La patronne du FMI Christine Lagarde a été renvoyée jeudi en procès en France pour négligence dans la gestion de l'arbitrage Tapie, une perspective embarrassante pour l'ancienne ministre de l'Économie à qui l'institution internationale a renouvelé sa confiance.

Cette décision, contre laquelle Christine Lagarde a immédiatement annoncé un recours devant la Cour de cassation, intervient alors que son premier mandat à la tête du Fonds monétaire international (FMI) se termine le 30 juin 2016.

En juin 2015, elle expliquait qu'elle pourrait considérer un second mandat à la tête de l'institution, si ses membres le «souhaitent», dans un entretien au magazine Challenges.

Peu après l'annonce de ce renvoi en procès devant la Cour de justice de la République (CJR), seule instance habilitée à juger les délits commis par des membres d'un gouvernement en fonction, le FMI a affirmé qu'il continuait à apporter «sa confiance» à sa directrice générale.

Dans la foulée, le ministre français des Finances, Michel Sapin, a affirmé depuis New York que Christine Lagarde était «présumée innocente» et qu'elle pouvait rester à son poste.

 «Simulacre» d'arbitrage

Sept ans après, c'est l'arbitrage rendu en 2008 par un tribunal privé, accordant plus de 400 millions d'euros (604 millions CAN) à l'homme d'affaires Bernard Tapie pour clore son litige avec le Crédit Lyonnais sur la vente d'Adidas en 1994, qui vient rattraper l'ancienne ministre de l'Économie de Nicolas Sarkozy.

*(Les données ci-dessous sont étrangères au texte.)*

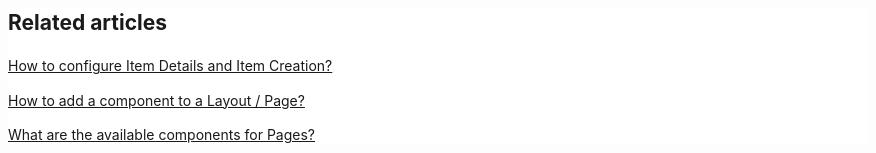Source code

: ## Related articles

[How to configure Item Details and Item Creation?](/docs/Rapid/4-Keyper%20Manual/2-Designer/2-Pages/5-how-to-guides/how-to-configure-item-details-and-item-creation/how-to-configure-item-details-and-item-creation.md "How to configure Item Details and Item Creation?")

[How to add a component to a Layout / Page?](/docs/Rapid/4-Keyper%20Manual/2-Designer/2-Pages/5-how-to-guides/how-to-add-a-component/how-to-add-a-component.md "How to add a component to a Page?")

[What are the available components for Pages?](/docs/Rapid/4-Keyper%20Manual/2-Designer/2-Pages/4-Layouts/list-of-available-layouts/list-of-available-layouts.md "What are the available components for Pages?")
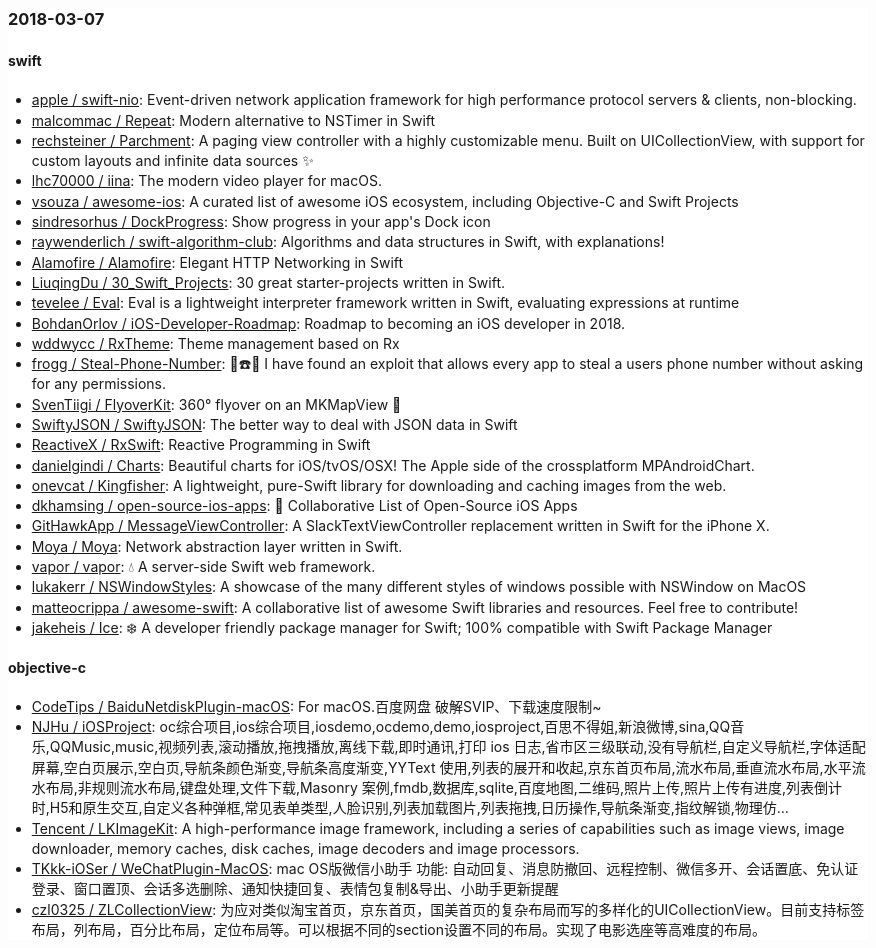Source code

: ### 2018-03-07

#### swift
* [apple / swift-nio](https://github.com/apple/swift-nio): Event-driven network application framework for high performance protocol servers & clients, non-blocking.
* [malcommac / Repeat](https://github.com/malcommac/Repeat): Modern alternative to NSTimer in Swift
* [rechsteiner / Parchment](https://github.com/rechsteiner/Parchment): A paging view controller with a highly customizable menu. Built on UICollectionView, with support for custom layouts and infinite data sources ✨
* [lhc70000 / iina](https://github.com/lhc70000/iina): The modern video player for macOS.
* [vsouza / awesome-ios](https://github.com/vsouza/awesome-ios): A curated list of awesome iOS ecosystem, including Objective-C and Swift Projects
* [sindresorhus / DockProgress](https://github.com/sindresorhus/DockProgress): Show progress in your app's Dock icon
* [raywenderlich / swift-algorithm-club](https://github.com/raywenderlich/swift-algorithm-club): Algorithms and data structures in Swift, with explanations!
* [Alamofire / Alamofire](https://github.com/Alamofire/Alamofire): Elegant HTTP Networking in Swift
* [LiuqingDu / 30_Swift_Projects](https://github.com/LiuqingDu/30_Swift_Projects): 30 great starter-projects written in Swift.
* [tevelee / Eval](https://github.com/tevelee/Eval): Eval is a lightweight interpreter framework written in Swift, evaluating expressions at runtime
* [BohdanOrlov / iOS-Developer-Roadmap](https://github.com/BohdanOrlov/iOS-Developer-Roadmap): Roadmap to becoming an iOS developer in 2018.
* [wddwycc / RxTheme](https://github.com/wddwycc/RxTheme): Theme management based on Rx
* [frogg / Steal-Phone-Number](https://github.com/frogg/Steal-Phone-Number): 🤯☎️💨 I have found an exploit that allows every app to steal a users phone number without asking for any permissions.
* [SvenTiigi / FlyoverKit](https://github.com/SvenTiigi/FlyoverKit): 360° flyover on an MKMapView 🚁
* [SwiftyJSON / SwiftyJSON](https://github.com/SwiftyJSON/SwiftyJSON): The better way to deal with JSON data in Swift
* [ReactiveX / RxSwift](https://github.com/ReactiveX/RxSwift): Reactive Programming in Swift
* [danielgindi / Charts](https://github.com/danielgindi/Charts): Beautiful charts for iOS/tvOS/OSX! The Apple side of the crossplatform MPAndroidChart.
* [onevcat / Kingfisher](https://github.com/onevcat/Kingfisher): A lightweight, pure-Swift library for downloading and caching images from the web.
* [dkhamsing / open-source-ios-apps](https://github.com/dkhamsing/open-source-ios-apps): 📱 Collaborative List of Open-Source iOS Apps
* [GitHawkApp / MessageViewController](https://github.com/GitHawkApp/MessageViewController): A SlackTextViewController replacement written in Swift for the iPhone X.
* [Moya / Moya](https://github.com/Moya/Moya): Network abstraction layer written in Swift.
* [vapor / vapor](https://github.com/vapor/vapor): 💧 A server-side Swift web framework.
* [lukakerr / NSWindowStyles](https://github.com/lukakerr/NSWindowStyles): A showcase of the many different styles of windows possible with NSWindow on MacOS
* [matteocrippa / awesome-swift](https://github.com/matteocrippa/awesome-swift): A collaborative list of awesome Swift libraries and resources. Feel free to contribute!
* [jakeheis / Ice](https://github.com/jakeheis/Ice): ❄️ A developer friendly package manager for Swift; 100% compatible with Swift Package Manager

#### objective-c
* [CodeTips / BaiduNetdiskPlugin-macOS](https://github.com/CodeTips/BaiduNetdiskPlugin-macOS): For macOS.百度网盘 破解SVIP、下载速度限制~
* [NJHu / iOSProject](https://github.com/NJHu/iOSProject): oc综合项目,ios综合项目,iosdemo,ocdemo,demo,iosproject,百思不得姐,新浪微博,sina,QQ音乐,QQMusic,music,视频列表,滚动播放,拖拽播放,离线下载,即时通讯,打印 ios 日志,省市区三级联动,没有导航栏,自定义导航栏,字体适配屏幕,空白页展示,空白页,导航条颜色渐变,导航条高度渐变,YYText 使用,列表的展开和收起,京东首页布局,流水布局,垂直流水布局,水平流水布局,非规则流水布局,键盘处理,文件下载,Masonry 案例,fmdb,数据库,sqlite,百度地图,二维码,照片上传,照片上传有进度,列表倒计时,H5和原生交互,自定义各种弹框,常见表单类型,人脸识别,列表加载图片,列表拖拽,日历操作,导航条渐变,指纹解锁,物理仿…
* [Tencent / LKImageKit](https://github.com/Tencent/LKImageKit): A high-performance image framework, including a series of capabilities such as image views, image downloader, memory caches, disk caches, image decoders and image processors.
* [TKkk-iOSer / WeChatPlugin-MacOS](https://github.com/TKkk-iOSer/WeChatPlugin-MacOS): mac OS版微信小助手 功能: 自动回复、消息防撤回、远程控制、微信多开、会话置底、免认证登录、窗口置顶、会话多选删除、通知快捷回复、表情包复制&导出、小助手更新提醒
* [czl0325 / ZLCollectionView](https://github.com/czl0325/ZLCollectionView): 为应对类似淘宝首页，京东首页，国美首页的复杂布局而写的多样化的UICollectionView。目前支持标签布局，列布局，百分比布局，定位布局等。可以根据不同的section设置不同的布局。实现了电影选座等高难度的布局。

Cette sentence arbitrale a été annulée en début d'année 2015, la justice estimant qu'elle était entachée de fraude. Et le 3 décembre, la Cour d'appel de Paris a condamné Bernard Tapie à rembourser les 404 millions d'euros.

Le choix de tourner le dos à la justice ordinaire et de recourir à cet arbitrage pour résoudre une affaire mettant en jeu des deniers publics avait été vivement contestée à l'époque.

Christine Lagarde avait donné des instructions aux représentants de l'État au sein des structures gérant l'héritage de l'ancienne banque publique pour aller à l'arbitrage et pour ne pas contester la sentence rendue en juillet 2008.

Dans un communiqué publié jeudi, elle réaffirme qu'elle «a toujours agi dans cette affaire dans l'intérêt de l'État et dans le respect de la loi» et «considère (...) qu'il n'existe aucune charge qui puisse lui être imputée». Elle rappelle aussi que le ministère public au sein de la CJR avait pris des réquisitions de non-lieu en septembre, un an après sa mise en examen.

La commission d'instruction de la CJR en a décidé autrement et l'a renvoyée devant la formation de jugement, composée de quinze juges, dont douze parlementaires de l'Assemblée nationale et du Sénat.

Le délit de négligence dans la gestion de fonds publics est puni d'un an de prison et 15 000 euros d'amende.

Dans le volet non ministériel de l'affaire, les juges d'instruction ont mis en examen Bernard Tapie et cinq autres protagonistes du dossier pour escroquerie en bande organisée. L'ancien secrétaire général de l'Élysée, Claude Guéant, a lui été placé sous le statut de témoin assisté.

Les juges soupçonnent la sentence, rendue par trois juges arbitres, d'avoir été le fruit d'un «simulacre» d'arbitrage. Ils visent notamment les liens anciens et dissimulés aux parties entre l'homme d'affaires et l'un des juges arbitres, Pierre Estoup, également mis en examen.